Avec tout ce qu'on a fait pour toi

Un roman de Marie Brantôme, édité au Seuil en 1995, dans la collection Fictions.

Avec tout ce qu'on a fait pour toi   A Versailles, en 1951, May commence un journal intime. Elle y raconte sa vie de fille. Tout de suite on comprend qu'il  y a une vie d'avant et une vie d'après. La petite sœur de May est morte accidentellement et elle ne s'en console pas. Sa vie n'a plus de sens et ce n'est pas sa famille qui va lui en donner. Une famille ruinée, avec un père domestique dans sa propre maison, une mère bizarre, un grand-frère atteint par la tuberculose, son petit frère Thi. Sa vie lui semble si indigente qu'elle a décidé de mourir le 24 décembre 1954, jour de ses quinze ans. C'est surtout la misère affective qui la peine, le fait de ne pas exister en tant que fille de sa mère "ce qu'elle voit ma mère, en moi, ce n'est pas une enfant. Pas son enfant. C'est autre chose. Sa chose. Qui exécute ses ordres. Doit les exécuter sans broncher. Se rendre utile. Servir. A quelque chose. Sans cesse (...) Toutes ses remontrances commencent invariablement par : "Avec tout ce qu'on a fait pour toi..." Comme si elle s'était sacrifiée pour moi". Heureusement, il y a les autres, sa copine Marie-Anne qui lui refile ses vieux habits, son amie Camille, l'aînée d'une famille nombreuse pas très aisée. Il y a la vie au lycée où elle excelle, les promenades autour du château, les vacances dans le Lot après un séjour en maison de santé. Puis, sur la fin, de nouveaux amis, plus de liberté pour l'adolescente qu'elle devient, les garçons qui entrent dans sa vie. Bel-ami, surtout, qui lui rapporte son cahier oublié chez Camille et qui, le soir du 24 décembre, est assis sur son banc.....

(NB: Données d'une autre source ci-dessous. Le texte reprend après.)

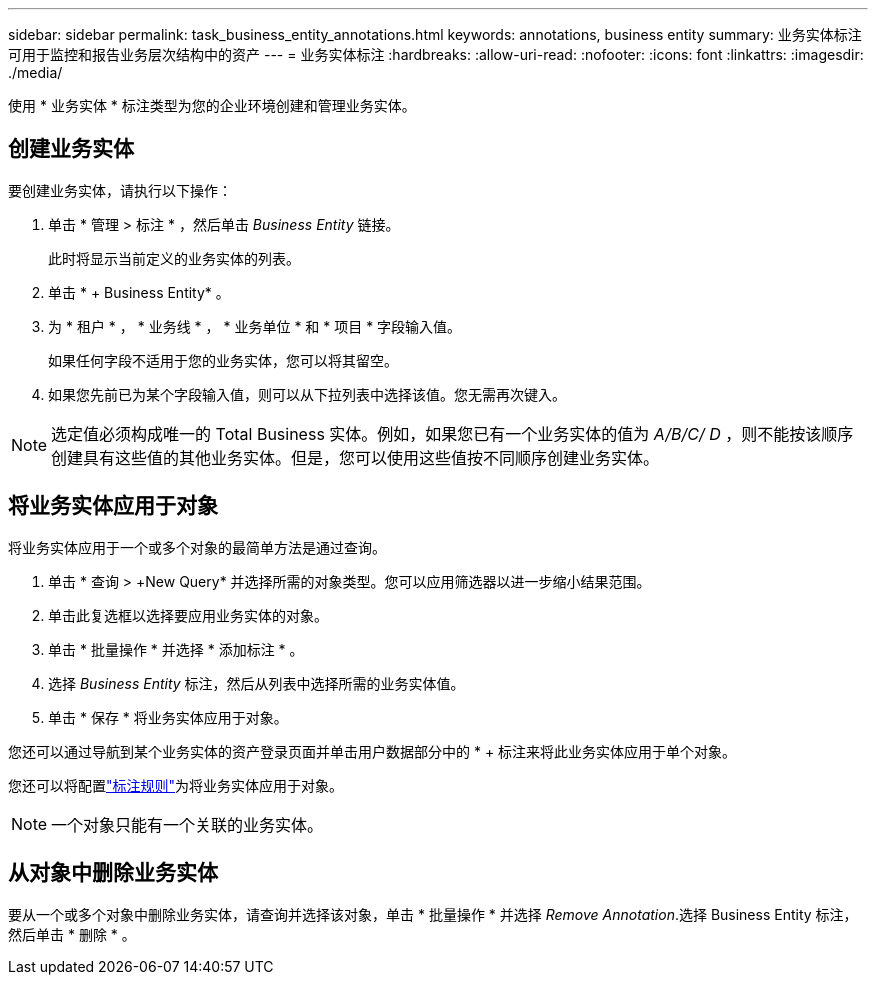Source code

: ---
sidebar: sidebar 
permalink: task_business_entity_annotations.html 
keywords: annotations, business entity 
summary: 业务实体标注可用于监控和报告业务层次结构中的资产 
---
= 业务实体标注
:hardbreaks:
:allow-uri-read: 
:nofooter: 
:icons: font
:linkattrs: 
:imagesdir: ./media/


[role="lead"]
使用 * 业务实体 * 标注类型为您的企业环境创建和管理业务实体。



== 创建业务实体

要创建业务实体，请执行以下操作：

. 单击 * 管理 > 标注 * ，然后单击 _Business Entity_ 链接。
+
此时将显示当前定义的业务实体的列表。

. 单击 * + Business Entity* 。
. 为 * 租户 * ， * 业务线 * ， * 业务单位 * 和 * 项目 * 字段输入值。
+
如果任何字段不适用于您的业务实体，您可以将其留空。

. 如果您先前已为某个字段输入值，则可以从下拉列表中选择该值。您无需再次键入。



NOTE: 选定值必须构成唯一的 Total Business 实体。例如，如果您已有一个业务实体的值为 _A/B/C/ D_ ，则不能按该顺序创建具有这些值的其他业务实体。但是，您可以使用这些值按不同顺序创建业务实体。



== 将业务实体应用于对象

将业务实体应用于一个或多个对象的最简单方法是通过查询。

. 单击 * 查询 > +New Query* 并选择所需的对象类型。您可以应用筛选器以进一步缩小结果范围。
. 单击此复选框以选择要应用业务实体的对象。
. 单击 * 批量操作 * 并选择 * 添加标注 * 。
. 选择 _Business Entity_ 标注，然后从列表中选择所需的业务实体值。
. 单击 * 保存 * 将业务实体应用于对象。


您还可以通过导航到某个业务实体的资产登录页面并单击用户数据部分中的 * + 标注来将此业务实体应用于单个对象。

您还可以将配置link:task_create_annotation_rules.html["标注规则"]为将业务实体应用于对象。


NOTE: 一个对象只能有一个关联的业务实体。



== 从对象中删除业务实体

要从一个或多个对象中删除业务实体，请查询并选择该对象，单击 * 批量操作 * 并选择 _Remove Annotation_.选择 Business Entity 标注，然后单击 * 删除 * 。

Ce journal est un "carnet de pensées commencé le 30 juillet 1951". Il se termine le 24 décembre 1954 à  9 heures. La narratrice le retrouve des années plus tard, en 1994, selon le post-scriptum. Il est surprenant de constater que les lectrices  (il est plus lu par des filles de 4e-3e que par les garçons) n'ont pas toutes la même perception de la fin du livre : quelques-unes pensent que May s'est donnée la mort, d'autres comprennent que la présence de Bel-ami signifie qu'elle a décidé de continuer à vivre. peu signalent le post-scriptum.
Il ne faut pas croire que c'est un livre triste, ni une suite de pleurnicheries sur la douleur de vivre dans un monde triste et moche où meurent les enfants. Il y a des moments de tristesse parce que May est triste. Mais au fond, il y a la soif de vivre de May, son regard ironique et amusé sur les gens qui l'entourent, sur sa famille qui reste figée dans sa douleur, sur les familles de ses copines. C'est un journal intime et une chronique d'enfance, avec des descriptions fines de cette famille détruite par la perte d'un enfant, de l'école, des gens du village du Lot où elle passe des vacances. C'est le journal d'une révoltée qui crie contre un dieu minuscule, qui se moque des filles de riches, qui se débrouille pour avoir des vêtements contre des dictées musicales qu'elles échange avec les filles de sa classe... Si ce livre est grave, c'est parce qu'il est marqué par la détermination de May d'en finir avec la vie quand elle aura quinze ans. Bien sûr, on n'y croit pas vraiment, encore que...

Un roman prenant, superbement écrit, qu'on lit d'un trait et qui ne laisse pas indifférent son lecteur. Il faut tout de même un peu de maturité pour l'apprécier : 13 ans minimum.